2. Highlighted TRIAP1-SLMO1 interface with a superimposition of free TRIAP1 (grey) and bound TRIAP1 (green). The hydrophobic side chains of TRIAP1 are in green sticks, and the complementary interaction region on SLMO1 is shown as red cartoon. The rest of SLMO1 is shown as an orange cartoon.
3. Hydrophobic interaction at the TRIAP1-SLMO1 interface. Left: cartoon representation of the TRIAP1-SLMO1 complex with key interfacial hydrophobic side chains shown as sticks and labelled with residue numbers. TRIAP1 is coloured green, and the complementary interaction region on SLMO1 is shown as red cartoon with the remaining sequence of SLMO1 shown as an orange cartoon. Right: hydrophobic contacts to the N-terminal V4 from TRIAP1.
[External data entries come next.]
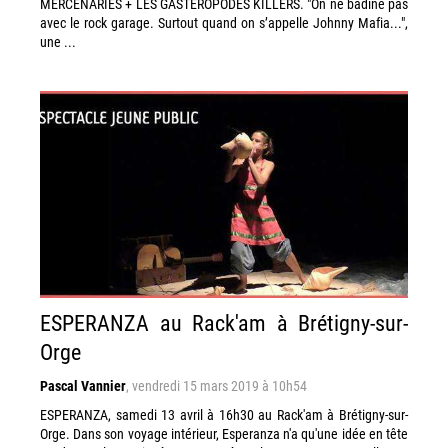
MERCENARIES + LES GASTÉROPODES KILLERS. "On ne badine pas
avec le rock garage. Surtout quand on s’appelle Johnny Mafia...",
une ...
ESPERANZA au Rack'am à Brétigny-sur-
Orge
Pascal Vannier
,
vendredi 15 mars 2019 à 10h54
ESPERANZA, samedi 13 avril à 16h30 au Rack'am à Brétigny-sur-
Orge. Dans son voyage intérieur, Esperanza n'a qu'une idée en tête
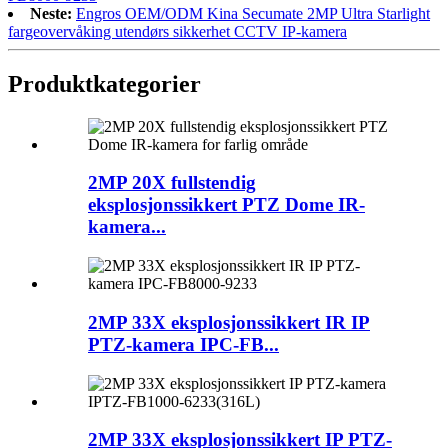
Neste:
Engros OEM/ODM Kina Secumate 2MP Ultra Starlight
fargeovervåking utendørs sikkerhet CCTV IP-kamera
Produktkategorier
2MP 20X fullstendig
eksplosjonssikkert PTZ Dome IR-
kamera...
2MP 33X eksplosjonssikkert IR IP
PTZ-kamera IPC-FB...
2MP 33X eksplosjonssikkert IP PTZ-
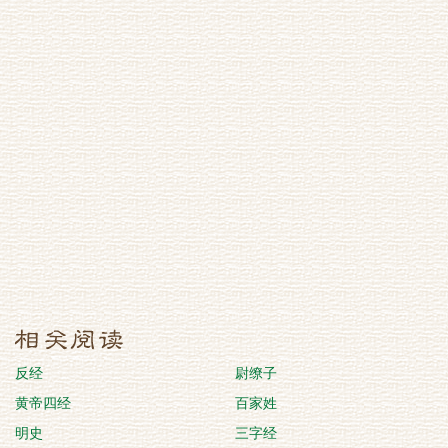
反经
尉缭子
黄帝四经
百家姓
明史
三字经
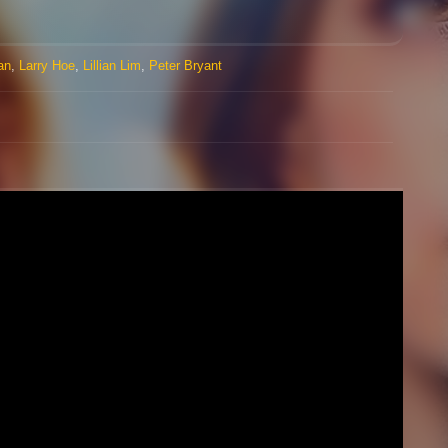
an
,
Larry Hoe
,
Lillian Lim
,
Peter Bryant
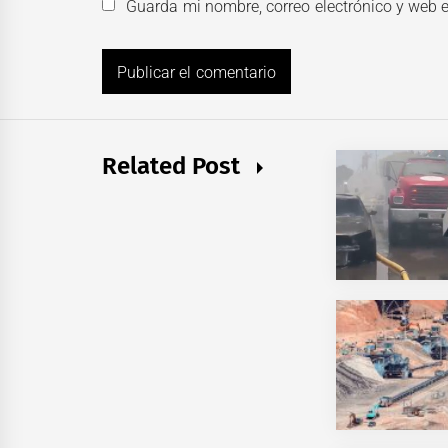
Guarda mi nombre, correo electrónico y web 
Related Post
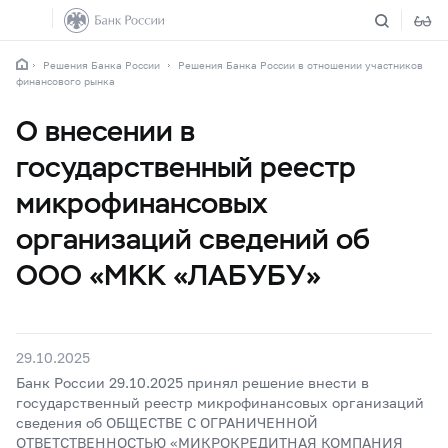
Решения Банка России
Решения Банка России в отношении участников
финансового рынка
О внесении в
государственный реестр
микрофинансовых
организаций сведений об
ООО «МКК «ЛАБУБУ»
29.10.2025
Банк России 29.10.2025 принял решение внести в
государственный реестр микрофинансовых организаций
сведения об ОБЩЕСТВЕ С ОГРАНИЧЕННОЙ
ОТВЕТСТВЕННОСТЬЮ «МИКРОКРЕДИТНАЯ КОМПАНИЯ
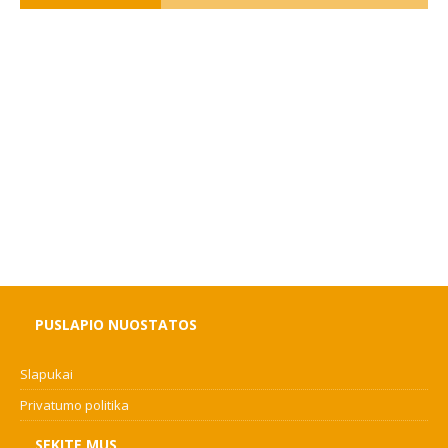
PUSLAPIO NUOSTATOS
Slapukai
Privatumo politika
SEKITE MUS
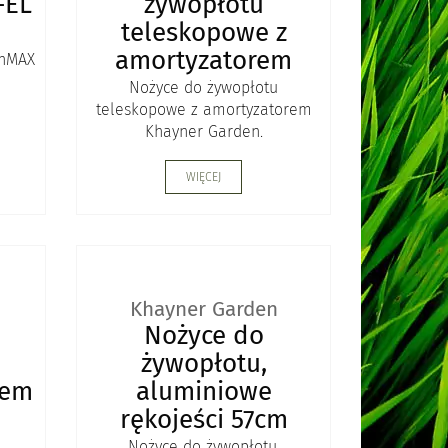
-EL
żywopłotu
teleskopowe z
amortyzatorem
enMAX
Nożyce do żywopłotu
teleskopowe z amortyzatorem
Khayner Garden.
WIĘCEJ
Khayner Garden
Nożyce do
żywopłotu,
zem
aluminiowe
rękojeści 57cm
Nożyce do żywopłotu,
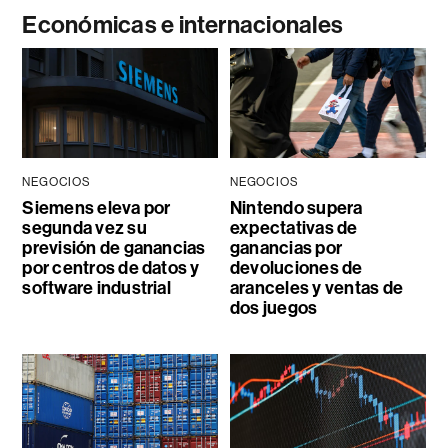
Económicas e internacionales
NEGOCIOS
NEGOCIOS
Siemens eleva por
Nintendo supera
segunda vez su
expectativas de
previsión de ganancias
ganancias por
por centros de datos y
devoluciones de
software industrial
aranceles y ventas de
dos juegos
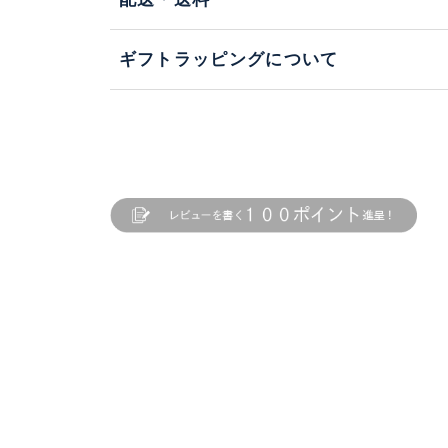
ギフトラッピングについて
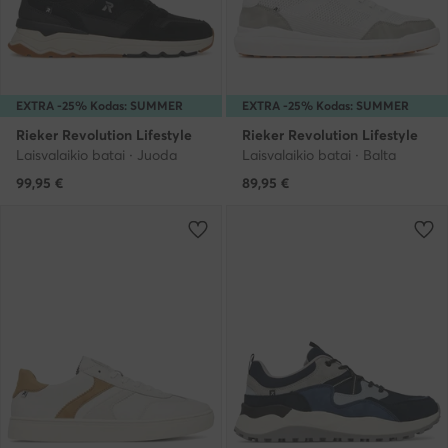
EXTRA -25% Kodas: SUMMER
EXTRA -25% Kodas: SUMMER
Rieker Revolution Lifestyle
Rieker Revolution Lifestyle
Laisvalaikio batai · Juoda
Laisvalaikio batai · Balta
99,95
€
89,95
€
4. SDS–PAGE analysis of His-tag pull-down assays with His-SLMO1 and TRIAP1. For each sample, the column flow through (FT) and elution (EL) fraction are shown. SLMO1 mutants are shown in the left panel, and the lack of recovery of mutant complexes V36A and L49A suggests that these alterations disrupt the formation of the complex. TRIAP1 mutants are shown on the right, and while mutant complex can be purified for the single mutants, the complex is lost when F41A in TRIAP1 is accompanied by V38A in SLMO1.